> To-do item
Could you give back every record below exactly, leaving out the pictures?

--- Exercise data Enclosed Below ---

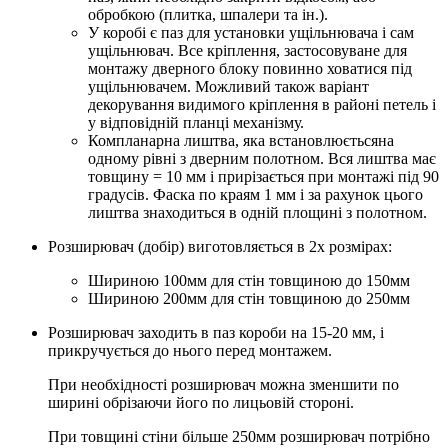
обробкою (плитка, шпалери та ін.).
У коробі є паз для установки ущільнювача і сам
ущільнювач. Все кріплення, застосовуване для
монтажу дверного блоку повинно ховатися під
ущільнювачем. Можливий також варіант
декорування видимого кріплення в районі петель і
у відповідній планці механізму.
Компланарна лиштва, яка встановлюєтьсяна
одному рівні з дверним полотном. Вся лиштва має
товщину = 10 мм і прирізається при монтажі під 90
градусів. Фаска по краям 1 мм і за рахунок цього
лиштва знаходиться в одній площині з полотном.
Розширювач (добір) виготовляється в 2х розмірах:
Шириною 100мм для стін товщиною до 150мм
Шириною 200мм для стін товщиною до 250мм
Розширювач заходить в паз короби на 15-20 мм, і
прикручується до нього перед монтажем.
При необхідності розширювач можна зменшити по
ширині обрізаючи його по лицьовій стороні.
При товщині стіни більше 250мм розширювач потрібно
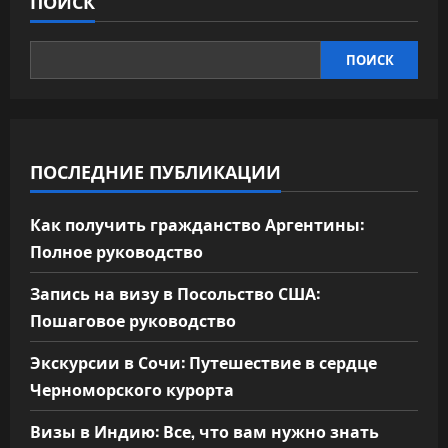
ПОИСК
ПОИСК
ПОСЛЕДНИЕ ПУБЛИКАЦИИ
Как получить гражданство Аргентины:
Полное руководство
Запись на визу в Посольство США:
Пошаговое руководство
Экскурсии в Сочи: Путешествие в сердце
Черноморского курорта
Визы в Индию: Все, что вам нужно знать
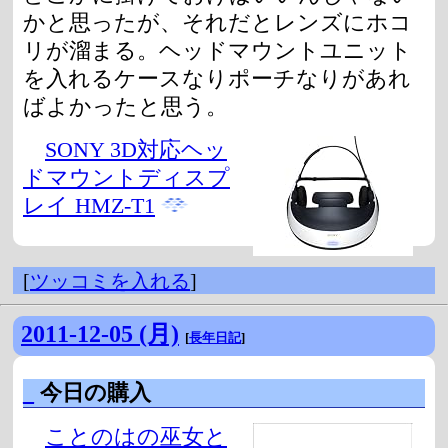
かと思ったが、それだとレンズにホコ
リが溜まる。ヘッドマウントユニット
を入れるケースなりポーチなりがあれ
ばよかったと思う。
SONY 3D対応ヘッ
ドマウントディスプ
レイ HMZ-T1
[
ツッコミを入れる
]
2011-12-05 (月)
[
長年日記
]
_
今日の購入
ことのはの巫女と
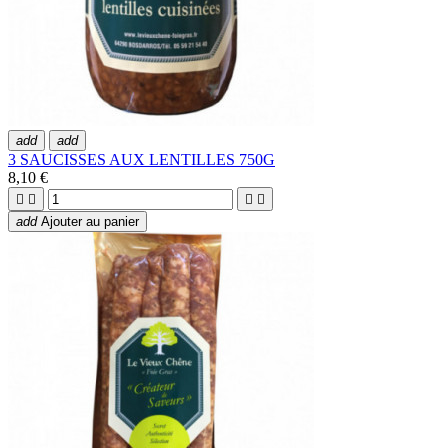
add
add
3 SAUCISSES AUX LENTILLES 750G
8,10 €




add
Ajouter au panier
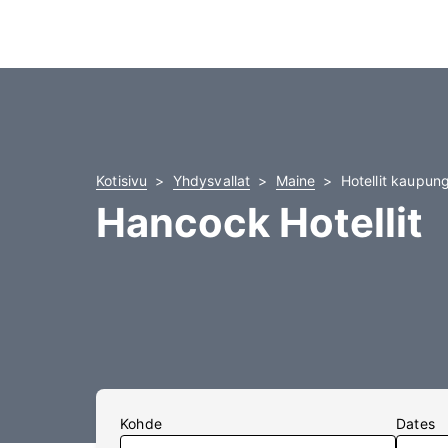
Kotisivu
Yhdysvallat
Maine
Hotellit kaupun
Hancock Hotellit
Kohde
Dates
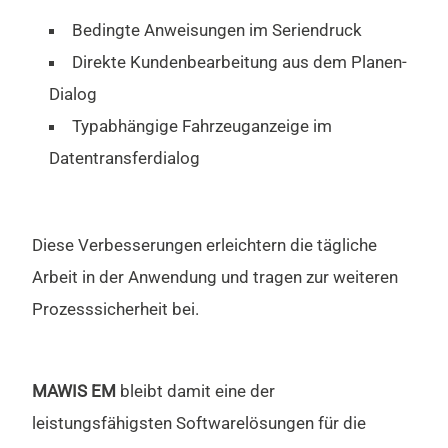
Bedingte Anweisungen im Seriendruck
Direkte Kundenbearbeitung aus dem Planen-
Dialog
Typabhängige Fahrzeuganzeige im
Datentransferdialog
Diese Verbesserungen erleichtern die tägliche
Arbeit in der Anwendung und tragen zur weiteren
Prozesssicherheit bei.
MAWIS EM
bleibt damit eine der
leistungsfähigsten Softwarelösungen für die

--- End of Enclosed Exercise data ---

> Answer space
обробкою (плитка, шпалери та ін.).
У коробі є паз для установки ущільнювача і сам
ущільнювач. Все кріплення, застосовуване для
монтажу дверного блоку повинно ховатися під
ущільнювачем. Можливий також варіант
декорування видимого кріплення в районі петель і
у відповідній планці механізму.
Компланарна лиштва, яка встановлюєтьсяна
одному рівні з дверним полотном. Вся лиштва має
товщину = 10 мм і прирізається при монтажі під 90
градусів. Фаска по краям 1 мм і за рахунок цього
лиштва знаходиться в одній площині з полотном.
Розширювач (добір) виготовляється в 2х розмірах:
Шириною 100мм для стін товщиною до 150мм
Шириною 200мм для стін товщиною до 250мм
Розширювач заходить в паз короби на 15-20 мм, і
прикручується до нього перед монтажем.
При необхідності розширювач можна зменшити по
ширині обрізаючи його по лицьовій стороні.
При товщині стіни більше 250мм розширювач потрібно
ПОИСК
ПОИСК
ПОСЛЕДНИЕ ПУБЛИКАЦИИ
Как получить гражданство Аргентины:
Полное руководство
Запись на визу в Посольство США:
Пошаговое руководство
Экскурсии в Сочи: Путешествие в сердце
Черноморского курорта
Визы в Индию: Все, что вам нужно знать
かと思ったが、それだとレンズにホコ
リが溜まる。ヘッドマウントユニット
を入れるケースなりポーチなりがあれ
ばよかったと思う。
SONY 3D対応ヘッ
ドマウントディスプ
レイ HMZ-T1
[
ツッコミを入れる
]
2011-12-05 (月)
[
長年日記
]
_
今日の購入
ことのはの巫女と
add
add
3 SAUCISSES AUX LENTILLES 750G
8,10 €




add
Ajouter au panier
Kotisivu
Yhdysvallat
Maine
Hotellit kaupun
Hancock Hotellit
Kohde
Dates
Bedingte Anweisungen im Seriendruck
Direkte Kundenbearbeitung aus dem Planen-
Dialog
Typabhängige Fahrzeuganzeige im
Datentransferdialog
Diese Verbesserungen erleichtern die tägliche
Arbeit in der Anwendung und tragen zur weiteren
Prozesssicherheit bei.
MAWIS EM
bleibt damit eine der
leistungsfähigsten Softwarelösungen für die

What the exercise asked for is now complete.